Zheng Weitao, Lin Tianhai, Chen Zeyu, Cao Dehong, Bao Yige, Zhang Peng, Yang Lu, Wei Qiang
Department of Urology, Institute of Urology, West China Hospital, Sichuan University, No. 37, Guoxue Road, Chengdu 610041, China.
Diagnostics (Basel). 2022 Aug 19;12(8):2005. doi: 10.3390/diagnostics12082005.
Fluorescence in situ hybridization (FISH) has become a popular biomarker for subsequent monitoring the recurrence of non-muscle invasive bladder cancer (NMIBC), several studies have investigated the ability of FISH to detect recurrence in the surveillance of NMIBC. However, the results were inconsistent.
We conducted a systematic literature search extensively on authenticated databases including PubMed/Medline, Embase, Web of Science, Ovid, and Cochrane Library.
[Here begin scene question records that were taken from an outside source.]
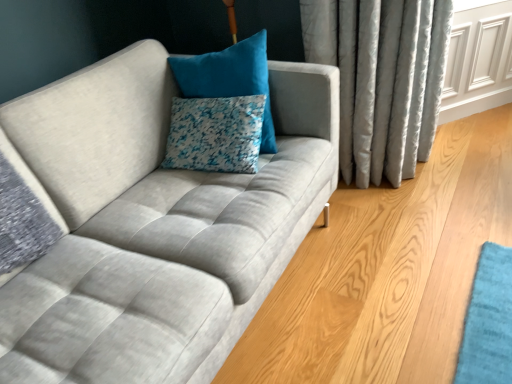
In order to face velvet blue pillow at upper center, which is the second pillow in bottom-to-top order, should I rotate leftwards or rightwards?

It's best to rotate left around 5.111 degrees.

Image resolution: width=512 pixels, height=384 pixels. In order to click on velvet blue pillow at upper center, which is the 1th pillow in top-to-bottom order in this screenshot , I will do `click(230, 78)`.

Describe the element at coordinates (230, 78) in the screenshot. This screenshot has width=512, height=384. I see `velvet blue pillow at upper center, which is the second pillow in bottom-to-top order` at that location.

How much space does white textured pillow at center, acting as the 2th pillow starting from the top, occupy vertically?

The height of white textured pillow at center, acting as the 2th pillow starting from the top, is 8.65 inches.

Where is `white textured pillow at center, which is counted as the 1th pillow, starting from the bottom`? Image resolution: width=512 pixels, height=384 pixels. white textured pillow at center, which is counted as the 1th pillow, starting from the bottom is located at coordinates (215, 134).

What do you see at coordinates (215, 134) in the screenshot? This screenshot has height=384, width=512. I see `white textured pillow at center, acting as the 2th pillow starting from the top` at bounding box center [215, 134].

Image resolution: width=512 pixels, height=384 pixels. I want to click on velvet blue pillow at upper center, which is the second pillow in bottom-to-top order, so click(230, 78).

Based on the photo, is velvet blue pillow at upper center, which is the 1th pillow in top-to-bottom order, at the right side of white textured pillow at center, acting as the 2th pillow starting from the top?

Yes, velvet blue pillow at upper center, which is the 1th pillow in top-to-bottom order, is to the right of white textured pillow at center, acting as the 2th pillow starting from the top.

In the image, is velvet blue pillow at upper center, which is the second pillow in bottom-to-top order, positioned in front of or behind white textured pillow at center, which is counted as the 1th pillow, starting from the bottom?

Visually, velvet blue pillow at upper center, which is the second pillow in bottom-to-top order, is located in front of white textured pillow at center, which is counted as the 1th pillow, starting from the bottom.

Is point (197, 62) positioned in front of point (181, 133)?

No, it is not.

From the image's perspective, does velvet blue pillow at upper center, which is the second pillow in bottom-to-top order, appear lower than white textured pillow at center, which is counted as the 1th pillow, starting from the bottom?

Actually, velvet blue pillow at upper center, which is the second pillow in bottom-to-top order, appears above white textured pillow at center, which is counted as the 1th pillow, starting from the bottom, in the image.

From a real-world perspective, which object stands above the other?

From a 3D spatial view, velvet blue pillow at upper center, which is the second pillow in bottom-to-top order, is above.

Is velvet blue pillow at upper center, which is the 1th pillow in top-to-bottom order, wider than white textured pillow at center, which is counted as the 1th pillow, starting from the bottom?

Yes.

Between velvet blue pillow at upper center, which is the 1th pillow in top-to-bottom order, and white textured pillow at center, acting as the 2th pillow starting from the top, which one has more height?

With more height is velvet blue pillow at upper center, which is the 1th pillow in top-to-bottom order.

Based on their sizes in the image, would you say velvet blue pillow at upper center, which is the second pillow in bottom-to-top order, is bigger or smaller than white textured pillow at center, which is counted as the 1th pillow, starting from the bottom?

Considering their sizes, velvet blue pillow at upper center, which is the second pillow in bottom-to-top order, takes up more space than white textured pillow at center, which is counted as the 1th pillow, starting from the bottom.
Meta-analysis was performed to find out the sensitivity and specificity of FISH in predicting recurrence of NMIBC.
15 studies were ultimately included in this meta-analysis, a total of 2941 FISH evaluations from 2385 NMIBC patients were available. The pooled sensitivity of FISH was 68% (95% CI: 0.58-0.76), and the pooled specificity was 64% (95% CI: 0.53-0.74). Subgroup analyses were performed in 7 studies without Bacillus Calmette-Guerin (BCG) treatment, the pooled sensitivity was 82% (95% CI: 0.68-0.90), and the pooled specificity was 63% (95% CI: 0.37-0.82). And in 9 studies using "UroVysion standard" to define positive FISH results showed a pooled sensitivity of 60% (95% CI: 0.50-0.70) and specificity of 70% (95% CI: 0.61-0.78).
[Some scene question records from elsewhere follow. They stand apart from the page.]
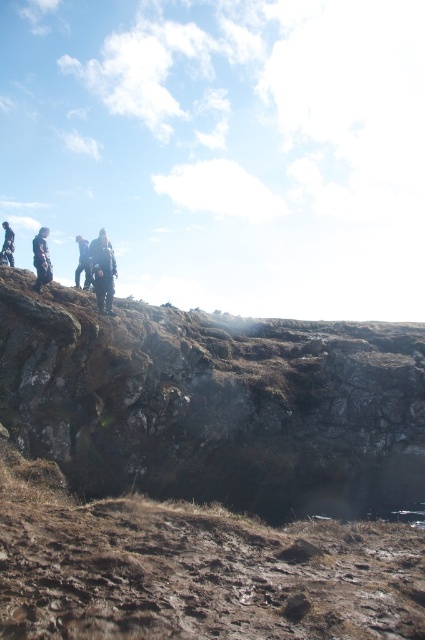
You are part of a hiking group and notice two people in the scene. One is wearing a dark blue jacket at upper center and the other is in dark gray clothing at left. From your perspective, which person is standing to the right of the other?

The dark blue jacket at upper center is positioned on the right side of dark gray clothing at left.

You are a geologist analyzing the image. You need to locate the rough textured rock at center for your study. According to the coordinates provided, where exactly should you look on the image?

The rough textured rock at center is located at point (214, 403) on the image.

You are a photographer trying to capture a photo of the dark blue jacket at upper center. There is a point at coordinates point (102,269) that you need to focus on. Is this point located on the dark blue jacket at upper center?

Yes, the point (102,269) is located on the dark blue jacket at upper center according to the description.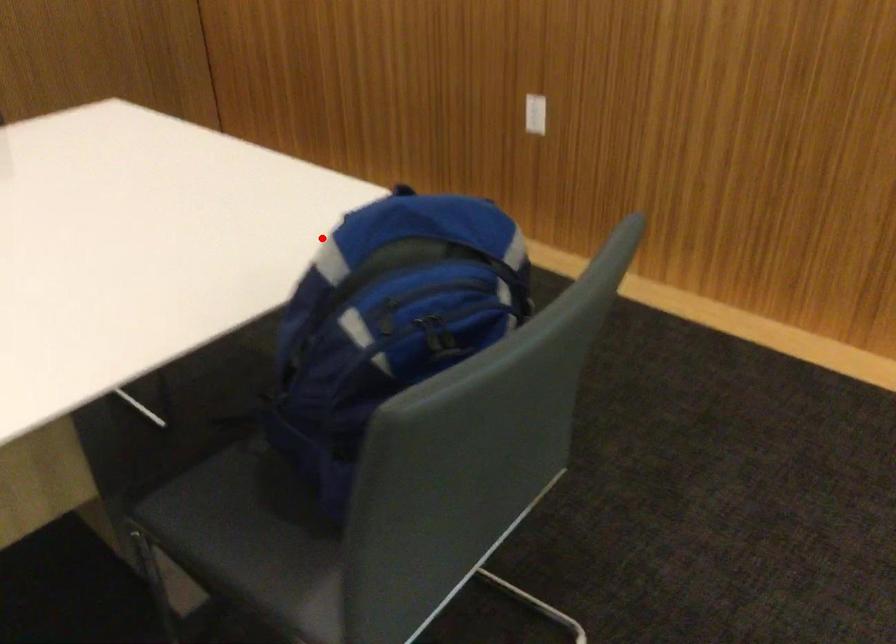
The findings of this study indicate that FISH has a satisfactory sensitivity (68%) and specificity (64%) and could be a potential biomarker in the surveillance of NMIBC. Moreover, BCG treatment and different FISH methods may have an impact on the sensitivity and specificity, these factors should be taken into account when making clinical strategy.
荧光原位杂交(FISH)已成为用于后续监测非肌肉浸润性膀胱癌(NMIBC)复发的一种常用生物标志物,多项研究探讨了FISH在NMIBC监测中检测复发的能力。然而,结果并不一致。
我们在包括PubMed/Medline、Embase、Web of Science、Ovid和Cochrane图书馆在内的权威数据库中进行了广泛的系统文献检索。进行荟萃分析以找出FISH预测NMIBC复发的敏感性和特异性。
本荟萃分析最终纳入15项研究,共有来自2385例NMIBC患者的2941次FISH评估。FISH的合并敏感性为68%(95%CI:0.58 - 0.76),合并特异性为64%(95%CI:0.53 - 0.74)。在7项未进行卡介苗(BCG)治疗的研究中进行了亚组分析,合并敏感性为82%(95%CI:0.68 - 0.90),合并特异性为63%(95%CI:0.37 - 0.82)。而在9项使用“UroVysion标准”定义FISH阳性结果的研究中,合并敏感性为60%(95%CI:0.50 - 0.70),特异性为70%(95%CI:0.61 - 0.78)。
本研究结果表明,FISH具有令人满意的敏感性(68%)和特异性(64%),可能是NMIBC监测中的一种潜在生物标志物。此外,BCG治疗和不同的FISH方法可能会对敏感性和特异性产生影响,制定临床策略时应考虑这些因素。